# [Supplied text]
--------------------------------------------------

To Mahaodeh, It means those letters in general are root letters it is a way to remember them, not the root letters of those two words.


----------



## cherine

Marc, this means you're taking the Arabic alphabet down from 28 to 6 letters  Even if you mean that they're only "general" and not exclusive, that would still be a too big generalisation.

Fredsie, until you get used to "feeling" or detecting the patterns, you can use the dictionaries that are not ordered according to the roots. For example المورد is a good Arabic-English dictionary that lists words alphabetically as they're written, not accordting to their roots.


----------



## elroy

Perhaps Marc meant that those are the letters that can be added to a root to create different forms?


----------



## cherine

You mean حروف الزيادة ? In that case I agree. These are the letters that we can -generally- leave out while looking for the root of the word, with exception of course, like what Maha said.


----------



## asadxyz

MarcB said:


> ة final,ا, ى are never part of a root


ى can be part of the root as in ب ى ع is the root of باع يبيع .Is this not so ?


----------



## cherine

Yes, you're right. 

But we agreed that there are many exceptions. So this rule is just for guidance, not a strict one.


----------



## Josh_

Fredsie said:


> MarcB, your reply comes close to what I mean. I understand the concept of the root system, it's just that when faced with a given word I'm not sure which  letters within it count as the root. For example, words that start with م often don't seem to include this in the root. As you say, dictionaries tend to use the root system, so if you don't know how to do this (simple!?) task you can't look the word up.

--------------------------------------------------

# [Problem statement]
Reproduce the forum thread on Arabic root letters in full, word for word. Work from the forum thread on Arabic root letters and nothing else.

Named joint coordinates

--------------------------------------------------

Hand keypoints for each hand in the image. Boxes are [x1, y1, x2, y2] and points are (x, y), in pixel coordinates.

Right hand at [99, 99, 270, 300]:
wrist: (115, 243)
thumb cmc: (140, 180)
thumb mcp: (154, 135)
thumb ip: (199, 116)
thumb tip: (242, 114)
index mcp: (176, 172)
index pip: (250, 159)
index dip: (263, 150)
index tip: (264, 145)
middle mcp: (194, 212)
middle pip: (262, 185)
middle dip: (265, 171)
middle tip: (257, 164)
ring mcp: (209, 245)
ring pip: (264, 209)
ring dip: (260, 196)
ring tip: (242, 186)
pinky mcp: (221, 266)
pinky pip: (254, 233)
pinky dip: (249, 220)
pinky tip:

--------------------------------------------------

# [Answer for the task]
To Mahaodeh, It means those letters in general are root letters it is a way to remember them, not the root letters of those two words.


----------



## cherine

Marc, this means you're taking the Arabic alphabet down from 28 to 6 letters  Even if you mean that they're only "general" and not exclusive, that would still be a too big generalisation.

Fredsie, until you get used to "feeling" or detecting the patterns, you can use the dictionaries that are not ordered according to the roots. For example المورد is a good Arabic-English dictionary that lists words alphabetically as they're written, not accordting to their roots.


----------



## elroy

Perhaps Marc meant that those are the letters that can be added to a root to create different forms?


----------



## cherine

You mean حروف الزيادة ? In that case I agree. These are the letters that we can -generally- leave out while looking for the root of the word, with exception of course, like what Maha said.


----------



## asadxyz

MarcB said:


> ة final,ا, ى are never part of a root


ى can be part of the root as in ب ى ع is the root of باع يبيع .Is this not so ?


----------



## cherine

Yes, you're right. 

But we agreed that there are many exceptions. So this rule is just for guidance, not a strict one.


----------



## Josh_

Fredsie said:


> MarcB, your reply comes close to what I mean. I understand the concept of the root system, it's just that when faced with a given word I'm not sure which  letters within it count as the root. For example, words that start with م often don't seem to include this in the root. As you say, dictionaries tend to use the root system, so if you don't know how to do this (simple!?) task you can't look the word up.